16. The pharmaceutical composition of Claim 12 or 13 or 14 or 15 further comprising a pharmaceutically acceptable carrier, diluent or excipient.

17. The pharmaceutical composition of any one of Claims 12 to 16 in the form of a sustained release or slow release formulation.

18. Use of GnlH in the manufacture of a medicament in the treatment of a subject with symptoms of depression.

19. Use of Claim 18 further comprising use of an anti-depressant selected from an SSRI, SSNRI, a tri-cyclic anti-depressant and a tetra-cyclic anti-depressant.

20. Use of Claim 18 or 19 further comprising use of oxytocin and/or estrogen.

21. Use of Claim 18 or 19 or 20 wherein the SSRI is selected from escitalopram, sertraline, citalopram, fluoxetine and agomelatine; the SSNRI is selected from esmirtazapine, venlafaxine, desvenlafaxine and duloxetrine; the tri-cyclic anti-depressant is selected from amitriptyline and imipramine; and the tetra-cyclic anti-depressant is selected from amoxapine and mirtazapine.

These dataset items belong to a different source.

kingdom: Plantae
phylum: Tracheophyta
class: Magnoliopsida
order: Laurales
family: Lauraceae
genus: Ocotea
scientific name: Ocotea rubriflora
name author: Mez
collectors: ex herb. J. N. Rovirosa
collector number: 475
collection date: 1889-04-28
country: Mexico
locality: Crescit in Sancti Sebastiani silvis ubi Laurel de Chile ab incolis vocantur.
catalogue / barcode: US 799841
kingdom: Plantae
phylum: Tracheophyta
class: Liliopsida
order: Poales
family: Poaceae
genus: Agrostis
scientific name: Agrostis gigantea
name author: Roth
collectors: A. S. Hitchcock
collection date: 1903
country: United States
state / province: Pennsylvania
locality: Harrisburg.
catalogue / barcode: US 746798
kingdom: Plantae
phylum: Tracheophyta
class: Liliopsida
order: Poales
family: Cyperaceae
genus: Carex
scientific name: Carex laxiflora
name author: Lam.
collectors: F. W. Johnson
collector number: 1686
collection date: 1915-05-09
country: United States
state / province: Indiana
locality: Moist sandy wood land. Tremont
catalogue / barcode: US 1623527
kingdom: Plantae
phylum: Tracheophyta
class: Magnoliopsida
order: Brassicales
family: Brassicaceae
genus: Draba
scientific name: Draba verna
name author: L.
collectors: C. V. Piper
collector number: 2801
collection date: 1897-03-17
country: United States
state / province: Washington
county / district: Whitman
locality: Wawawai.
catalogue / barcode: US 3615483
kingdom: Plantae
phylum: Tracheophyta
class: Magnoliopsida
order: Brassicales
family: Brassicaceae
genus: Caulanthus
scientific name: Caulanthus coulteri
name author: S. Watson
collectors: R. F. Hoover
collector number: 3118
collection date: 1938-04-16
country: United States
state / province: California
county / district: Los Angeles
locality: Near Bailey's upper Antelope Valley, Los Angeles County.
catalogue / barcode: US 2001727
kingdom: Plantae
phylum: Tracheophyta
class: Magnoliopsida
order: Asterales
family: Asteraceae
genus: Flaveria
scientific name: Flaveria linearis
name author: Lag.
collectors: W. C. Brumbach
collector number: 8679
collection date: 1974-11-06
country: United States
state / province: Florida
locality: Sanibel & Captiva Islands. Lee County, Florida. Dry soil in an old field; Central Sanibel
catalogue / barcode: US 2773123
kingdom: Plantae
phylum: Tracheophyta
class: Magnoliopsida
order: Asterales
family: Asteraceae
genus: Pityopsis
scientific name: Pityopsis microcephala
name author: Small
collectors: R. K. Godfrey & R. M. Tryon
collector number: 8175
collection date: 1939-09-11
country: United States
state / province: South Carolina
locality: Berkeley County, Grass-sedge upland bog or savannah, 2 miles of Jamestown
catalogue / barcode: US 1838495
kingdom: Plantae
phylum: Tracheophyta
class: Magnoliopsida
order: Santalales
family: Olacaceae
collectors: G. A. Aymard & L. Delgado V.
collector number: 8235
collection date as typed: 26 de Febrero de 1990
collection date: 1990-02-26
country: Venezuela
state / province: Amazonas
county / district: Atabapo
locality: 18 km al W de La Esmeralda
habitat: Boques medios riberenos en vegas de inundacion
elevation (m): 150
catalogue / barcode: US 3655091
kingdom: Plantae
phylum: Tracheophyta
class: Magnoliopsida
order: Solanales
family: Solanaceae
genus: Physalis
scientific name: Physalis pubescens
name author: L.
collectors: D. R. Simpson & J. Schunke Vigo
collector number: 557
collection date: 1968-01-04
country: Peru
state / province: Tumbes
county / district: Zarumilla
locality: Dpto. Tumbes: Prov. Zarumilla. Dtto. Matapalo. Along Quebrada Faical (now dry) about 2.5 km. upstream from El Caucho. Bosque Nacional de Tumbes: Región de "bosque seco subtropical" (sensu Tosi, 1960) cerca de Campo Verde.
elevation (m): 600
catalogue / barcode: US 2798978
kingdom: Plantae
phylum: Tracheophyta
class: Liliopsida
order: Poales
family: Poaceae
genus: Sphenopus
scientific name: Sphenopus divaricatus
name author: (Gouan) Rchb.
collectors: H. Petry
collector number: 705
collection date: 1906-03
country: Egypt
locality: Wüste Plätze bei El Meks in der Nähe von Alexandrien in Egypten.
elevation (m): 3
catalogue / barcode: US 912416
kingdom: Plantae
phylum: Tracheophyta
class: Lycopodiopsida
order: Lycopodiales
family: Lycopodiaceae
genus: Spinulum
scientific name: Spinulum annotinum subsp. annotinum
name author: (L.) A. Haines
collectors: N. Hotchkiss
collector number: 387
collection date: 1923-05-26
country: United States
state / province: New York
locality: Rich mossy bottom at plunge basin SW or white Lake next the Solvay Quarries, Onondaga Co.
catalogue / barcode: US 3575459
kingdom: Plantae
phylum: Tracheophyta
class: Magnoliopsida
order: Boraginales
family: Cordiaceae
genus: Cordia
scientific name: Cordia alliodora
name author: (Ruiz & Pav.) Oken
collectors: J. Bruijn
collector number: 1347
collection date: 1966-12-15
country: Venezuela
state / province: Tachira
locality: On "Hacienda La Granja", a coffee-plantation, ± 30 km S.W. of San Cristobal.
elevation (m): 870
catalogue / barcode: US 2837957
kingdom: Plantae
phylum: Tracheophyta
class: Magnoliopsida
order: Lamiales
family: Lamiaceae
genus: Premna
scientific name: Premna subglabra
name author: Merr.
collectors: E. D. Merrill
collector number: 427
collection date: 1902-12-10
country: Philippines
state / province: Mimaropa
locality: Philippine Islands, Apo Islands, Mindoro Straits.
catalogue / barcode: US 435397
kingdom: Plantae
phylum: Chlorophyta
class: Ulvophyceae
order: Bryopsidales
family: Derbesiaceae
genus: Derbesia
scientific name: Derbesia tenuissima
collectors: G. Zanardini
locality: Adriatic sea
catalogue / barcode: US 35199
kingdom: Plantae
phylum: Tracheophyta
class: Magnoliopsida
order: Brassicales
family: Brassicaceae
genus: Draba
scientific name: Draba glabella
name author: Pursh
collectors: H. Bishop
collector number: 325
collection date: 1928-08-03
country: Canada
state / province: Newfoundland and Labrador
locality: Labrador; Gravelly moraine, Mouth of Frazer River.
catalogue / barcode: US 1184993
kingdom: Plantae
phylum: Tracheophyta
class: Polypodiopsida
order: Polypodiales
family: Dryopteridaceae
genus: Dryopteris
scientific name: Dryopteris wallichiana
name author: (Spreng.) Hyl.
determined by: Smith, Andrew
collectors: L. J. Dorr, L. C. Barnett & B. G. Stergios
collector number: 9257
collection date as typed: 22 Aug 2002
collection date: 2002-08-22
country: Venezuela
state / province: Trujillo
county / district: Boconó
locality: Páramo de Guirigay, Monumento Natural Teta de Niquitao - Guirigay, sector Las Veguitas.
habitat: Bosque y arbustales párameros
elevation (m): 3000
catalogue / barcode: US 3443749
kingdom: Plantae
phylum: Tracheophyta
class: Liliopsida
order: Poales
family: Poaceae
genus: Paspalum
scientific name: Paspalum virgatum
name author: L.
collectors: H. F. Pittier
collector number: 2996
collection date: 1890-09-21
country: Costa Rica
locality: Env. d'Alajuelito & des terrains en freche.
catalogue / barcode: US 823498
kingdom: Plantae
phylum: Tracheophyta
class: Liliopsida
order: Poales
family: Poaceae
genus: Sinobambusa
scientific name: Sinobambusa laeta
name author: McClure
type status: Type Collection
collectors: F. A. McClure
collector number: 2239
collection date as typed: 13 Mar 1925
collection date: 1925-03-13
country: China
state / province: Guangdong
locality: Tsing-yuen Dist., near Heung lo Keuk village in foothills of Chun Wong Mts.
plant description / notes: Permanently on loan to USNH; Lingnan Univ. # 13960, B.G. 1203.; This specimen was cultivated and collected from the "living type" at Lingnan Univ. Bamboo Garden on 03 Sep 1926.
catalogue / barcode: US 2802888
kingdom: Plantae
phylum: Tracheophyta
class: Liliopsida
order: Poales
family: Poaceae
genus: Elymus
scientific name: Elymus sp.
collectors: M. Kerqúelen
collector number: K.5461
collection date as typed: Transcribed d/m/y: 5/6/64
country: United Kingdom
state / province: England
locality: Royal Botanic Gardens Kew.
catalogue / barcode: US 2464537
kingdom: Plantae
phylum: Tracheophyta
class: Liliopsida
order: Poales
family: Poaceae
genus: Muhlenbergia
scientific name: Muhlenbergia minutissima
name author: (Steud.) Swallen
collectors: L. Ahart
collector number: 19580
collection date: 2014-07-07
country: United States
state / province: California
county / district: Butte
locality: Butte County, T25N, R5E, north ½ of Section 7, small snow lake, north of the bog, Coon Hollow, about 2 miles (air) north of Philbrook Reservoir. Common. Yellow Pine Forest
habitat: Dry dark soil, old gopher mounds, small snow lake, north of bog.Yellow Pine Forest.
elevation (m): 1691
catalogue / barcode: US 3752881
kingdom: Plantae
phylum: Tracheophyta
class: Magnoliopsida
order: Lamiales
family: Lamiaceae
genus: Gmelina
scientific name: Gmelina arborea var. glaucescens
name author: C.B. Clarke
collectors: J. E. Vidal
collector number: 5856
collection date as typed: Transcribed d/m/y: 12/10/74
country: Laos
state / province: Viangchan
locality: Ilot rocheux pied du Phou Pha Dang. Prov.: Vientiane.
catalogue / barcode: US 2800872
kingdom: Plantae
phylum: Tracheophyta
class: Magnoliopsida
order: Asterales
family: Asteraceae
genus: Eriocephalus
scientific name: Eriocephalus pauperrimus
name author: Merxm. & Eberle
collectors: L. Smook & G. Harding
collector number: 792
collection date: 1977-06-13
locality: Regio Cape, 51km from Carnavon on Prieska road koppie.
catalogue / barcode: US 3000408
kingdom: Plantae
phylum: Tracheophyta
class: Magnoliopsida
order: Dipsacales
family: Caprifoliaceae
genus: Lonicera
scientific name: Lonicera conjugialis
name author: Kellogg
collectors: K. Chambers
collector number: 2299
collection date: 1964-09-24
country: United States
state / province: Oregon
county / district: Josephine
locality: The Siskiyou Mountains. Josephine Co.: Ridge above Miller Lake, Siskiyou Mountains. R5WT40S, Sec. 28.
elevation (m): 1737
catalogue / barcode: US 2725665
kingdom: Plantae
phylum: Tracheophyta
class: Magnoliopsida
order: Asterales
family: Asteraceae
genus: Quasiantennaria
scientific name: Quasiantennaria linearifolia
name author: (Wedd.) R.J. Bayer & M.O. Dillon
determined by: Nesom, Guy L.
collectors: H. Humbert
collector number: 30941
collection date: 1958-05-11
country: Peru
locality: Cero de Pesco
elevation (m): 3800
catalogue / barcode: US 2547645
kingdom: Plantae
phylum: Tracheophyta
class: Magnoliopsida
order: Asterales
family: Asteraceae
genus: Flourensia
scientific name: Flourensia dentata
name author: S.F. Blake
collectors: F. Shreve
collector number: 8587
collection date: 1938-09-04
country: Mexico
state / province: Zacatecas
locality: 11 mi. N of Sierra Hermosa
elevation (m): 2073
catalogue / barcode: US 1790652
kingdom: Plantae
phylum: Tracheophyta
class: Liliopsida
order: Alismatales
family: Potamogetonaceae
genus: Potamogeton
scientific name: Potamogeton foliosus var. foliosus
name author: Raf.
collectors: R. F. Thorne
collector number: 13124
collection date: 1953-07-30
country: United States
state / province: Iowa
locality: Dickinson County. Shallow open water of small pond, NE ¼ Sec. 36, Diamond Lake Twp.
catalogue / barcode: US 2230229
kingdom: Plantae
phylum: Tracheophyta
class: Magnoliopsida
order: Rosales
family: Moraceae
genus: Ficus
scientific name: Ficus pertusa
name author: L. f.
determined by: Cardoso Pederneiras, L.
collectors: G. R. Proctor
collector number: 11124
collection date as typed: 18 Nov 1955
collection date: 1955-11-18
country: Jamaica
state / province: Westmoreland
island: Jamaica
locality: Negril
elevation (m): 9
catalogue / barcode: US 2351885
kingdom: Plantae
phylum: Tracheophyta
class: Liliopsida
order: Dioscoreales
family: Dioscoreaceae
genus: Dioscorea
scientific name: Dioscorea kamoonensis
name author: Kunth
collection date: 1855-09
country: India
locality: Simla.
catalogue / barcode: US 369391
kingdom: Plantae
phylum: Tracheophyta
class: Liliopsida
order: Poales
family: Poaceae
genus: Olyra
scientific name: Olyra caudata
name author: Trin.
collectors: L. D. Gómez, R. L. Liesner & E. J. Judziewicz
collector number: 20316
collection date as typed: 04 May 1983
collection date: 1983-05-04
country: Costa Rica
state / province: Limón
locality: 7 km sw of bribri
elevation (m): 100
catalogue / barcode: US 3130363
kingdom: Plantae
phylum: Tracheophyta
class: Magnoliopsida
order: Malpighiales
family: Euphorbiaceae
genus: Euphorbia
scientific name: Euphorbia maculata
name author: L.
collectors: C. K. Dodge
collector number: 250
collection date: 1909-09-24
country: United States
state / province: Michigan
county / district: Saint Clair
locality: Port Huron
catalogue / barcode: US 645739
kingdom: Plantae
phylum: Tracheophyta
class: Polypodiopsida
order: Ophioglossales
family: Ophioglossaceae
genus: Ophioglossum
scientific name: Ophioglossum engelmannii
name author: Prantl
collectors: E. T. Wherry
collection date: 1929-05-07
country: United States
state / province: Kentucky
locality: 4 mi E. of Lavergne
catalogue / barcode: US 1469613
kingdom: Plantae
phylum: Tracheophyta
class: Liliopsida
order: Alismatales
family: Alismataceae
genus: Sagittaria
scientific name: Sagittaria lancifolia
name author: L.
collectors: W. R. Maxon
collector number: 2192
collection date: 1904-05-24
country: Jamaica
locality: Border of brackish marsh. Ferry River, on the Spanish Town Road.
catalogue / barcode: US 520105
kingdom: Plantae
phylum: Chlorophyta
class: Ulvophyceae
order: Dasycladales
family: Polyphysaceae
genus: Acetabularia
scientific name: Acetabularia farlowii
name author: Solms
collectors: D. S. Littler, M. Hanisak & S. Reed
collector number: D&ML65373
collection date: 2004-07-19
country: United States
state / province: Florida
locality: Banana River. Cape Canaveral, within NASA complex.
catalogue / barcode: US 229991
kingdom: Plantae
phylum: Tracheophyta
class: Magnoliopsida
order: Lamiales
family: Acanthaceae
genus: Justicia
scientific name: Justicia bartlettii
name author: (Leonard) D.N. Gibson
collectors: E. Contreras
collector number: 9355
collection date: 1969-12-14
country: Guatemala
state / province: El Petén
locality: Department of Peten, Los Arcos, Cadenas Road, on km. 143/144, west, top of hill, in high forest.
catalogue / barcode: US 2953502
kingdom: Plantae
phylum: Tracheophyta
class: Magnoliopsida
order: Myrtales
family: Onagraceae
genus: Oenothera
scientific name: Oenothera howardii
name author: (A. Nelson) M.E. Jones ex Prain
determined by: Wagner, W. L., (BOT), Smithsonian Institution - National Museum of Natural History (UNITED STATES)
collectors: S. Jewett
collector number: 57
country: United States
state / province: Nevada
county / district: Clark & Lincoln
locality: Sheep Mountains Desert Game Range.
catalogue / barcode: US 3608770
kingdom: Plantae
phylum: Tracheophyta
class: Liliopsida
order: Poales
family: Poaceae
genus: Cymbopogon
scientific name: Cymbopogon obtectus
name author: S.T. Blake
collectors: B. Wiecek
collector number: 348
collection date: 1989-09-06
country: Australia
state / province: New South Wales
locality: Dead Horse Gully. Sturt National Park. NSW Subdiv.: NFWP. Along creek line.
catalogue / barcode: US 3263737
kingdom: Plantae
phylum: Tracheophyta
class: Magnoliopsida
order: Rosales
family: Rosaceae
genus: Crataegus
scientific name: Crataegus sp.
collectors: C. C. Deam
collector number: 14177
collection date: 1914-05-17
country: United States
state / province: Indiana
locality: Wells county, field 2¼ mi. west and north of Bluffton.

22. An agent for use in treating a subject with symptoms of depression, said agent comprising a GnlH antagonist.

23. The agent of Claim 22 further comprising one or more of an anti -depressant selected from an SSRI, SSNRI, a tri-cyclic anti-depressant and a tetra-cyclic antidepressant, oxytocin and/or estrogen.

24. The agent of Claim 22 wherein the SSRI is selected from escitalopram, sertraline, citalopram, fluoxetine and agomelatine; the SSNRI is selected from esmirtazapine, venlafaxine, desvenlafaxine and duloxetrine; the tri-cyclic anti-depressant is selected from amitriptyline and imipramine; and the tetra-cyclic anti-depressant is selected from amoxapine and mirtazapine.